Based on data from the Bloomberg database, Ciena looks to be Washington's most pricey and overpriced stock.
As the chart with this story shows, there are a couple of local companies with even higher P/E ratios, but they're special cases. Reston-based InteliData Technologies Corp., which makes electronic payments software, and McLean-based LCC International Inc., which designs telephone systems, are struggling companies, barely profitable. The high P/E is the result of puny profits, not a high stock price. InteliData closed Friday at $5.41 a share, LCC International at $13.19 a share.
There are about a hundred local companies that have no P/E ratio because they have no E.
Corvis is one of those "pre-profit" companies, worth focusing on because it was started by David Huber, the same fiber-optic genius who founded Ciena; is in the same business; and is endorsed by many of the same analysts.
Wall Street's prevailing opinion is that fiber-optic equipment sales will grow rapidly for years to come and fiber-optic stocks will keep going up.
The first doubts about that forecast surfaced last week. Nortel Networks Corp., the Canadian company that is the biggest telecom hardware maker, reported its fiber-optic equipment sales did not grow 15 percent over the previous quarter as had been expected. In fact, they slipped a little bit.

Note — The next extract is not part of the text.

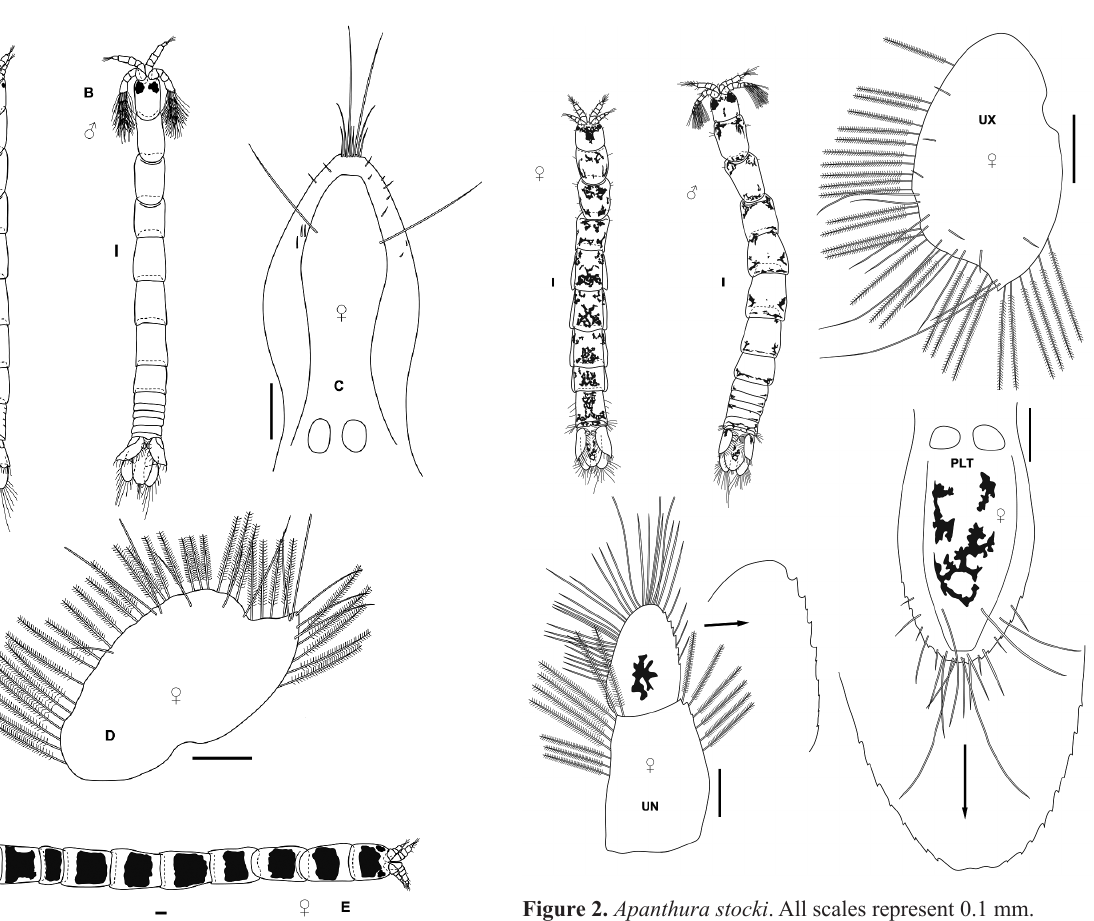
Figure 2. Apanthura stocki . All scales represent 0.1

The stock of every company in the industry plunged Wednesday when that shortfall was revealed. The stocks rebounded on Friday, cheered on by analysts for the majority of big Wall Street firms. The phrase "buying opportunity" turned up in one press release after another.

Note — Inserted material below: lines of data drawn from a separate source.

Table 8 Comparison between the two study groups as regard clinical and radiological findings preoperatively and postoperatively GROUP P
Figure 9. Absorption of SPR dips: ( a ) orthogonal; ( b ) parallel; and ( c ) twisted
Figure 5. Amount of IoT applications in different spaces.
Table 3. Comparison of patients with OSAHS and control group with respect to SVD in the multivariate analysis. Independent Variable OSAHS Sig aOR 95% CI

The cheerleaders said little about the dot-com-style debacle facing the telecommunications companies that are big buyers of fiber-optic equipment.
Telecom companies are beginning to die from overpopulation.

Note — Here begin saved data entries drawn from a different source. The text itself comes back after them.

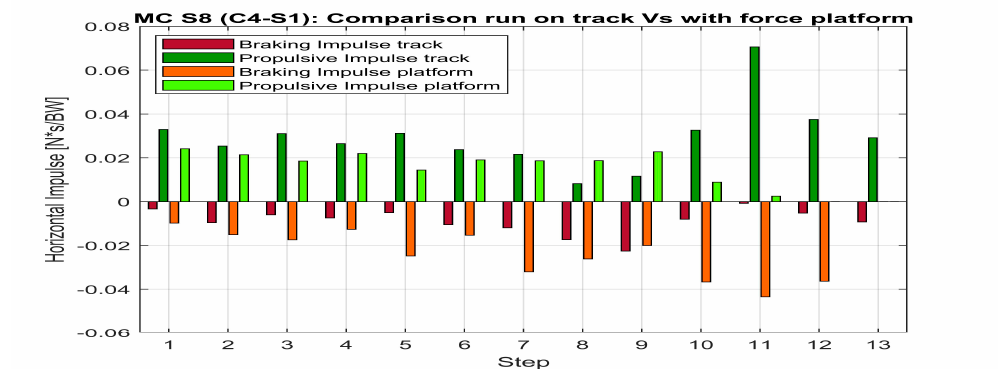
Figure 7. Comparison of the Horizontal Impulse from the affected limb calculated with the iRPF during a sprint aiming to the force platform (step 8) and a free sprint: All steps of a free sprint test on track (Run 12, “Track”) in dark colors, all steps of a test aiming to a Force platform (Run 10 “Platform”) in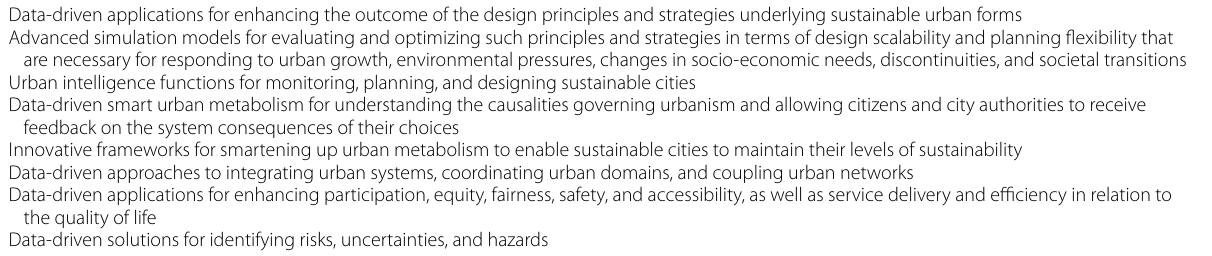
Table 2 Benefits of smart cities for sustainable cities Data-driven applications for enhancing the outcome of the design principles and strategies underlying sustainable urban forms Advanced simulation models for evaluating and optimizing such principles and strategies in terms of design scalability and planning flexibility that are necessary for responding to urban growth, environmental pressures, changes in socio-economic needs, discontinuities, and societal transitions Urban intelligence functions for monitoring, planning, and designing sustainable cities Data-driven smart urban metabolism for understanding the causalities governing urbanism and allowing citizens and city authorities to receive feedback on the system consequences of their choices Innovative frameworks for smartening up urban metabolism to enable sustainable cities to maintain their levels of sustainability Data-driven approaches to integrating urban systems, coordinating urban domains, and coupling urban networks Data-driven applications for enhancing participation, equity, fairness, safety, and accessibility, as well as service delivery and efficiency in relation to the quality of life Data-driven solutions for identifying risks, uncertainties, and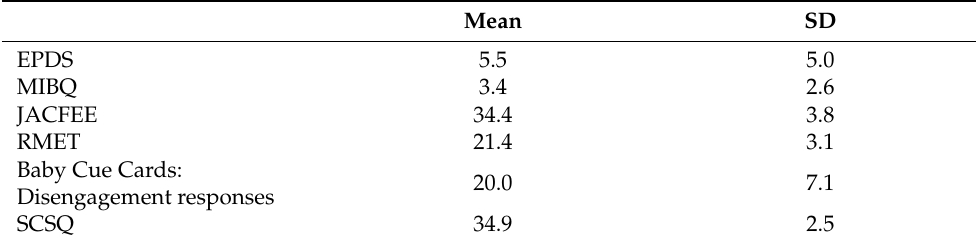
Table 2. Average scores on the EPDS and MIBQ and on the social cognitive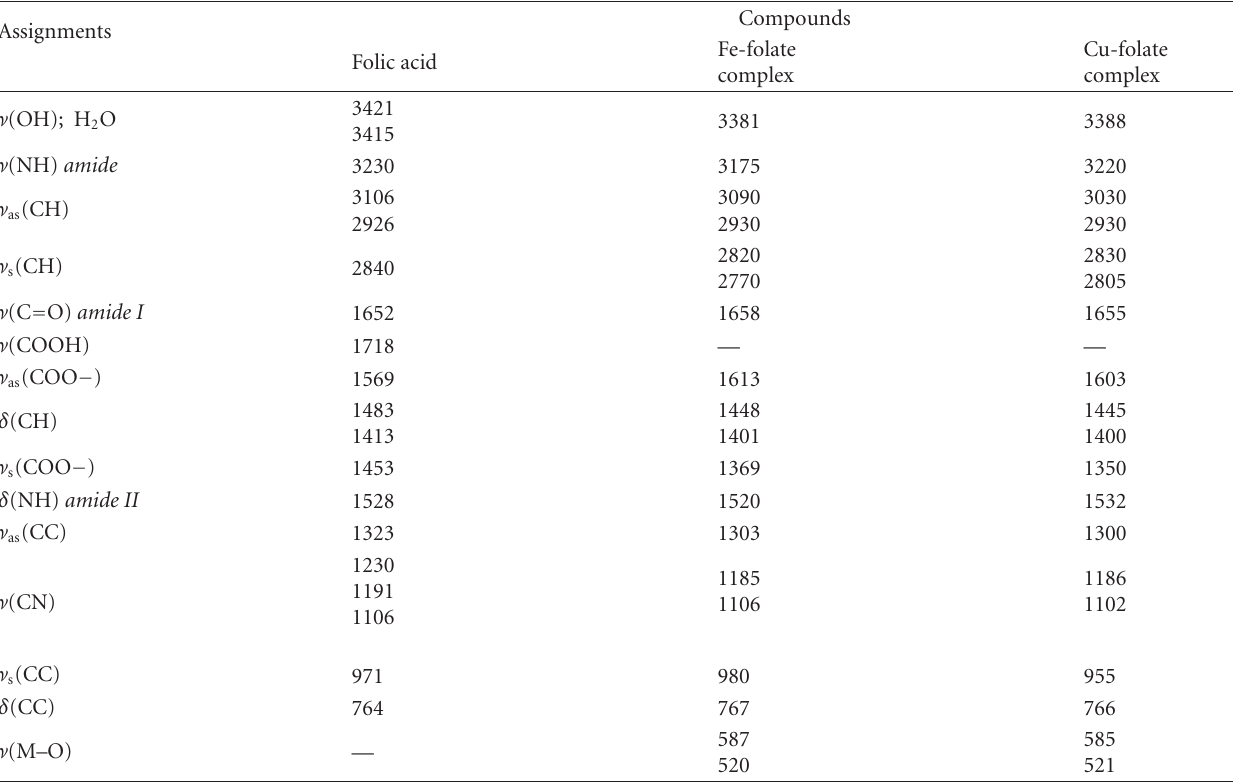
Table 2: IR frequencies (Cm 1 ) of folic acid (FO) and its metal complexes.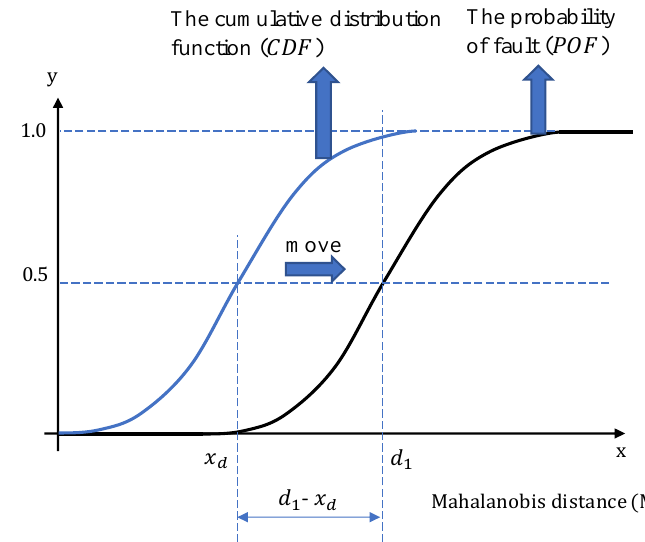
Figure 4. The proposed probability of fault ( 𝑃𝑂𝐹 ) model.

Like algae in a pond, telecom carriers bloomed because they were over-fertilized with cash over the last couple of years. They built way more miles of fiber-optic networks than there is any need for right now. They can't sell their services for anything close to the prices they were counting on. They're choking: Without customers to pump in money like oxygen, telecom stocks could deteriorate into pond scum.
Local companies are good examples of what's happened to the whole industry: PSINet Inc. of Herndon is down from $60 a share to $6.22; E.Spire Communications Inc., also of Herndon, is down from $16 to $2.53; Global TeleSystems Inc. of Arlington, is down from $35 to $2.06.
Nettel Communications, a Washington telecom backed by some of the same investors as Global TeleSystems, filed for bankruptcy two weeks ago, and both Global and E.Spire are considered bankruptcy candidates.
When telecoms die, their suppliers feel the pain. Ciena has already lost one customer, Iaxis Ltd., a British firm that stuck Ciena with an unpaid bill for $28.2 million. Global TeleSystems is also a big Ciena customer.
Not to worry, says Wall Street. Why shouldn't investors believe them?
Take a look at the list of local stocks with the highest price/earnings ratios. Proxicom Inc. and Cysive Inc.--both Reston-based "Internet arms merchants"--are still on the list with P/E ratios of around 66.
That's high enough to be scary, but last spring their ratios were way up in the triple digits, close to where Ciena is today. Proxicom stock was $62 a share then; today it's $11.94. Cysive was a $61.50 stock then; today it's $7.25.
The same analysts who were telling investors to buy those stocks last winter, when they were in the 60s, are still pushing them today, when they've been marked down 80 percent and 90 percent.
Those are Wall Street wizards who said Internet infrastructure stocks would not be hurt by the dot-com disaster. And they work for the same investment firms that are saying the telecom equipment makers will walk away unscathed from the telecom crash.